Roasted Pork Loin with Cider and Chunky Applesauce

She may be the co-host of the new show Worst Cooks in America, but this dish proves Anne Burrell isn't one of them.

Roasted Pork Loin with Cider and Chunky Applesauce

She may be the co-host of the new show Worst Cooks in America, but this dish proves Anne Burrell isn’t one of them.

-Francine Segan; Recipe courtesy of Anne Burrell

Anne Burrell

Aside from co-hosting Food Network’s new primetime series, Worst Cooks in America, Anne Burrell hosts Food Network’s popular cooking show, Secrets of a Restaurant Chef. After training at New York’s Culinary Institute of America and Italy’s Culinary Institute for Foreigners, she gained hands-on experience at notable New York restaurants including Felidia, Savoy, Lumi, and Italian Wine Merchants. She is also well-known as Mario Batali’s energetic and reliable sous chef on Iron Chef America.

Makes 6 servings

Ingredients:

2 sprigs rosemary leaves, roughly chopped

2 sprigs sage, roughly chopped

2 cloves garlic, smashed

Pinch crushed red pepper

Salt

Extra-virgin olive oil

1 (6-chop) pork rib roast

2 large onions, sliced

1 bundle thyme, tied with string

3 bay leaves

2 quarts apple cider

Chunky Applesauce, recipe below

Preparation:

1. Preheat the oven to 425 degrees F.

2. In a food processor, combine the chopped herbs with the garlic, crushed red pepper, a generous pinch of salt and enough olive oil to make a paste. Brush the paste on the outside of the pork rib roast.

3. Toss the onions with olive oil, and salt, and place in the bottom of a roasting pan. Add the thyme, bay leaves and 2/3 of the cider. Place the pork on top of the onions and place in the preheated oven. Roast the pork at 425 degrees F for 20 to 25 minutes or until the pork has developed a lovely brown crust. Check the pork, stir the onions and cider if they are starting to burn. Add more cider when the level starts to go down.

4. Lower the oven to 375 degrees F and roast for another 30 to 35 minutes or until an instant-read thermometer reads 150 degrees F. If the crust on the pork starts to get too dark, cover it with foil. Remove 1 1/2 cups of the cider from the bottom of the roasting pan and reserve for the applesauce.

5. Let the pork rest for at least 15 minutes before carving. When ready to carve remove the pork from the bone and cut the loin into thin slices. Serve with the onions braised in cider and Chunky Applesauce.

Ingredients for Chunky Applesauce:

3 tablespoons butter

4 Granny Smith apples, peeled, cored and cut into 1/2-inch chunks (toss the apples in lemon juice if not using right away)
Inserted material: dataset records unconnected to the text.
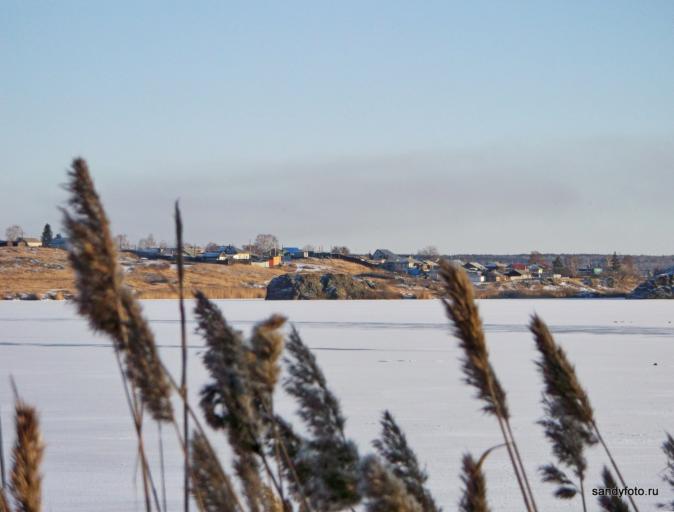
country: RU
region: Chelyabinsk
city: Troitsk
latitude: 54.0787
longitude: 61.5617
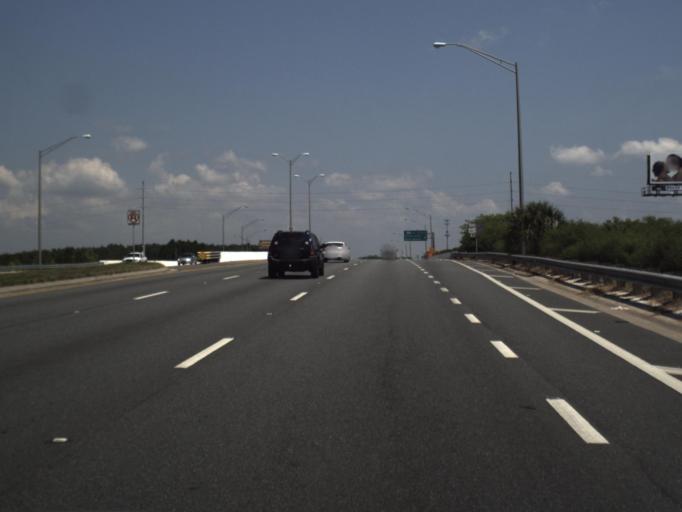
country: US
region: Florida
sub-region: Hillsborough County
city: Egypt Lake-Leto
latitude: 28.0351
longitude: -82.5048
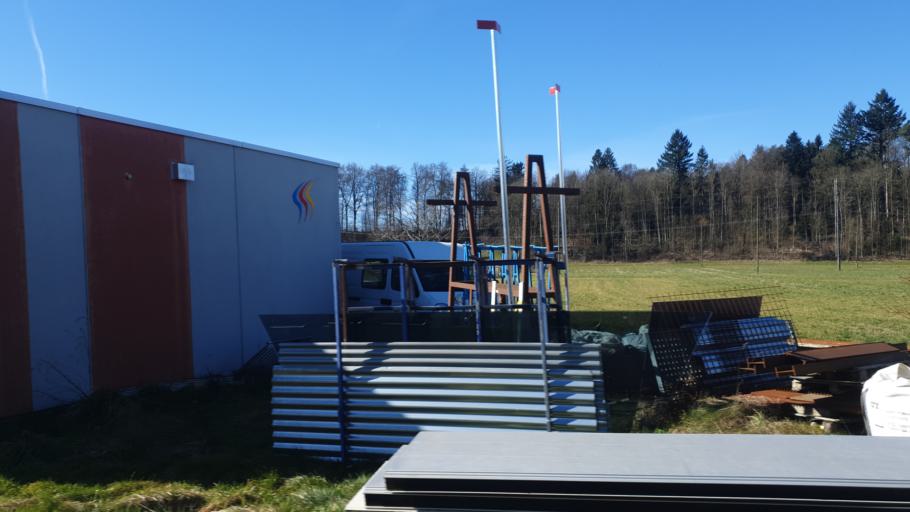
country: CH
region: Bern
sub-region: Oberaargau
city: Lotzwil
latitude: 47.1944
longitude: 7.7859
1 1/2 cups of the reserved cider from the Roasted Pork Loin with Cider

1 pinch ground cinnamon

1/4 cup heavy cream

1/2 cup walnuts, toasted and coarsely chopped

Preparation:

1. Melt the butter in a saucepan large enough to accommodate the apples. Add the apples and saute over medium-low heat until the apples start to soften. Add the cider and cinnamon and cook over low-medium heat until most of the cider has evaporated and the apples are cooked and very soft.

2. Add the heavy cream and walnuts and cook until the cream has reduced by half. The end result should be a very chunky, sweet/savory applesauce.